Personal information
- Full name: Maksim Borisovich Kabanov
- Date of birth: 30 December 1982 (age 42)
- Place of birth: Moscow, Soviet Union
- Height: 1.92 m (6 ft 4 in)
- Position(s): Goalkeeper

Youth career
- Spartak Moscow

Senior career*
- Years: Team / Apps / (Gls)
- 2000: FC Spartak-2 Moscow / 21 / (0)
- 2001: FC Spartak Moscow / 3 / (0)
- 2002–2003: FC Fakel Voronezh / 43 / (0)
- 2004–2007: FC Torpedo Moscow / 23 / (0)
- 2008–2009: FC SKA-Energiya Khabarovsk / 48 / (0)
- 2010: FC Rostov / 0 / (0)
- 2010: → FC Salyut Belgorod (loan) / 3 / (0)
- 2011–2013: FC Volgar Astrakhan / 52 / (0)
- 2013–2014: FC SKA-Energiya Khabarovsk / 11 / (0)

International career
- 2003: Russia U-21 / 1 / (0)

= Maksim Kabanov =

Russian footballer

Maksim Borisovich Kabanov (Максим Борисович Кабанов; born 30 December 1982) is a Russian former footballer.

==Club career==
A youth product of FC Spartak Moscow, he joined FC Fakel Voronezh on loan in February 2002.
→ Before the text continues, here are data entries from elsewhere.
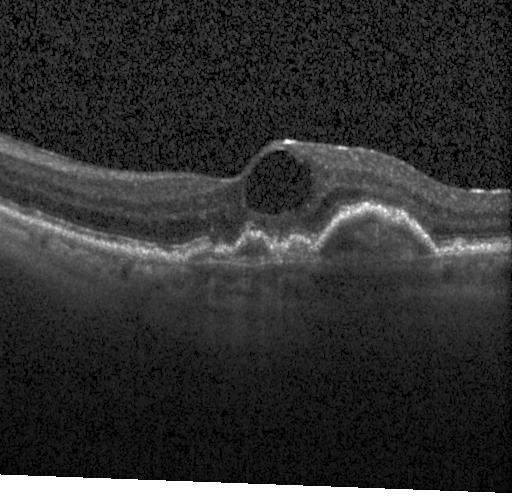
OCT scan showing a choroidal neovascular membrane.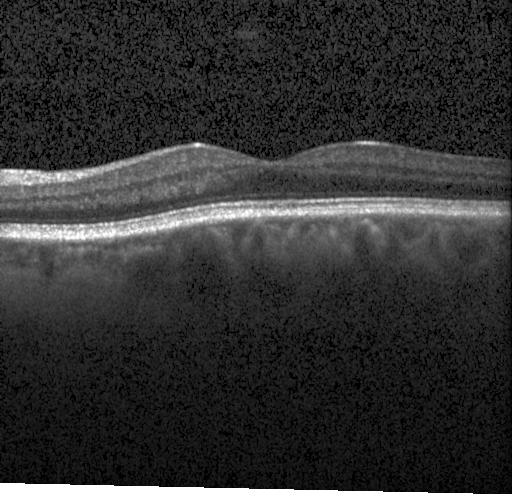
Macular scan, SD-OCT, retinal OCT B-scan. Diagnosis: no evidence of choroidal neovascularization, diabetic macular edema, or drusen.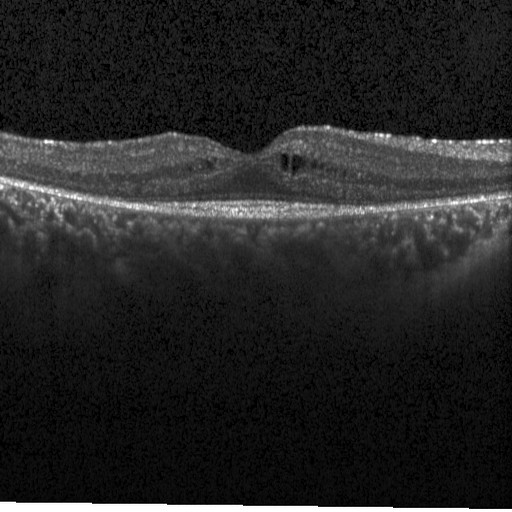 Retinal OCT B-scan — This B-scan demonstrates DME.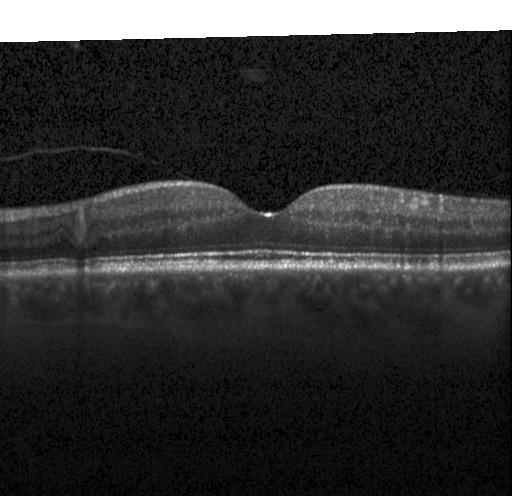
OCT line scan; SD-OCT
Finding: no CNV, no DME, and no drusen.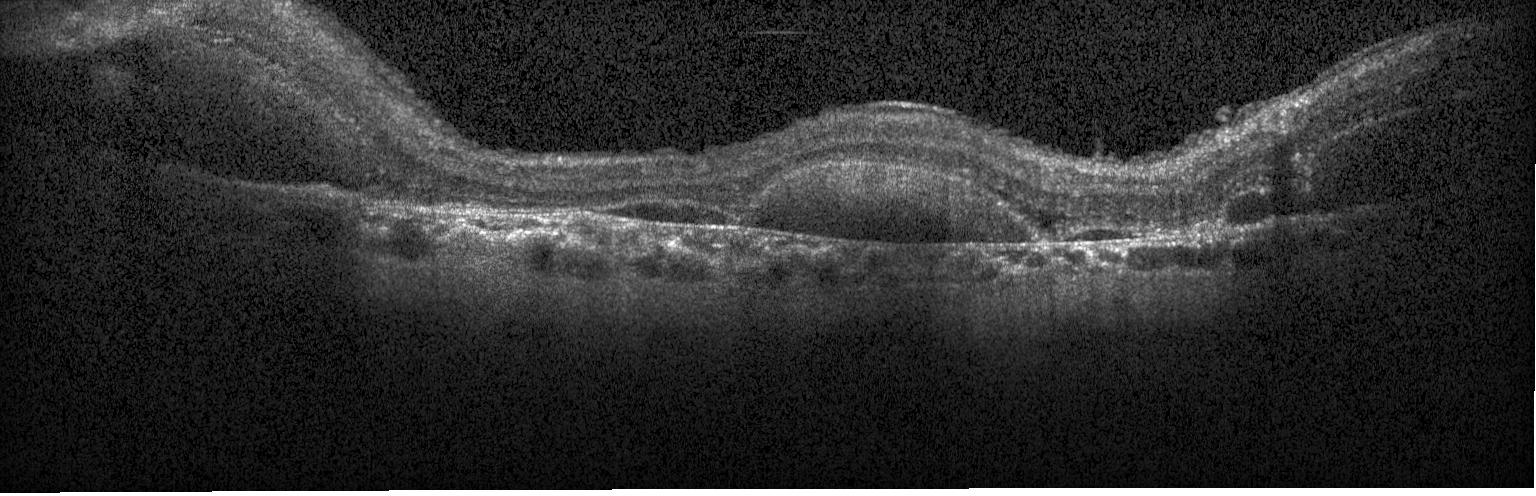

OCT line scan
Impression: CNV.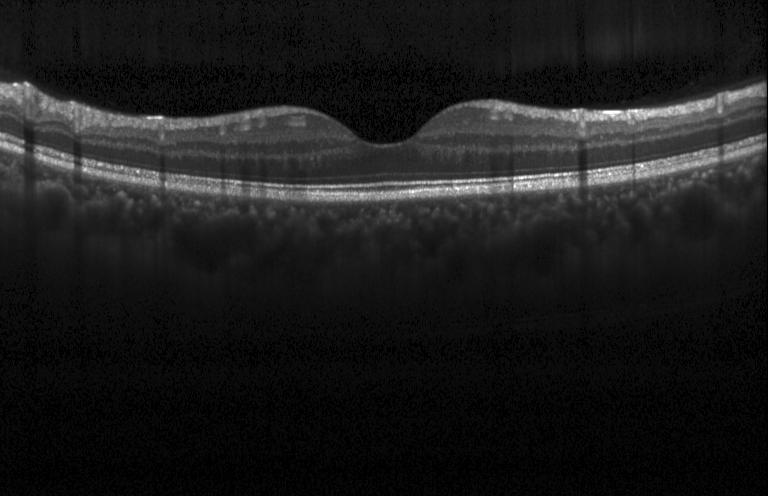
OCT B-scan showing no CNV, no DME, and no drusen.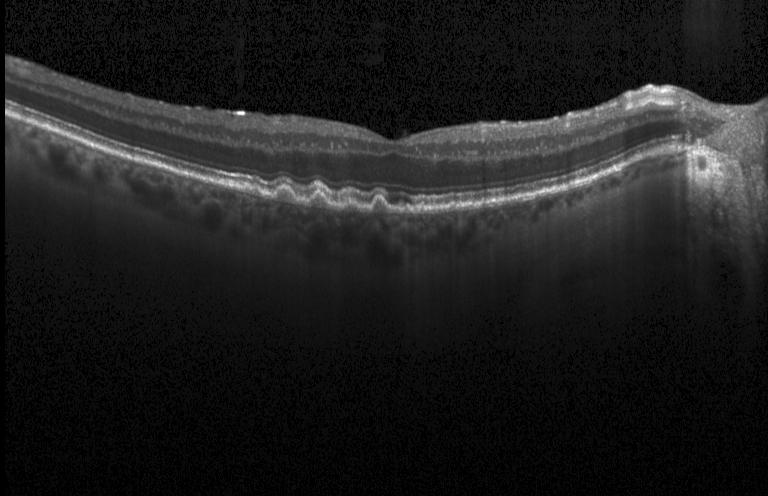
Retinal OCT B-scan — Diagnosis: sub-RPE drusenoid deposits.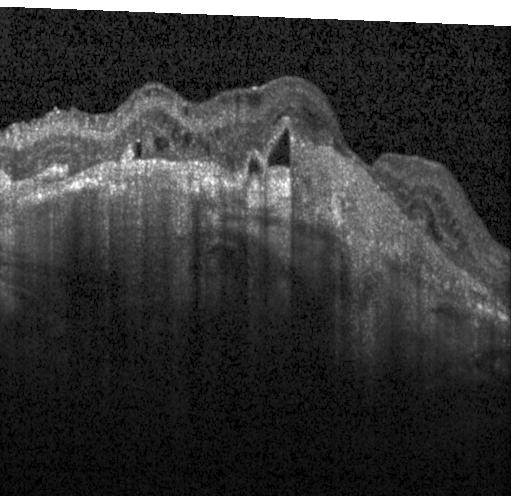 Optical coherence tomography scan
This B-scan demonstrates a choroidal neovascular membrane.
In December 2003, he signed a 5-year contract with FC Torpedo Moscow.

He played 2 games in the UEFA Champions League 2001–02 for FC Spartak Moscow.

==Honours==
- Russian Premier League champion: 2001.

==Personal life==
He is the older brother of Sergei Kabanov.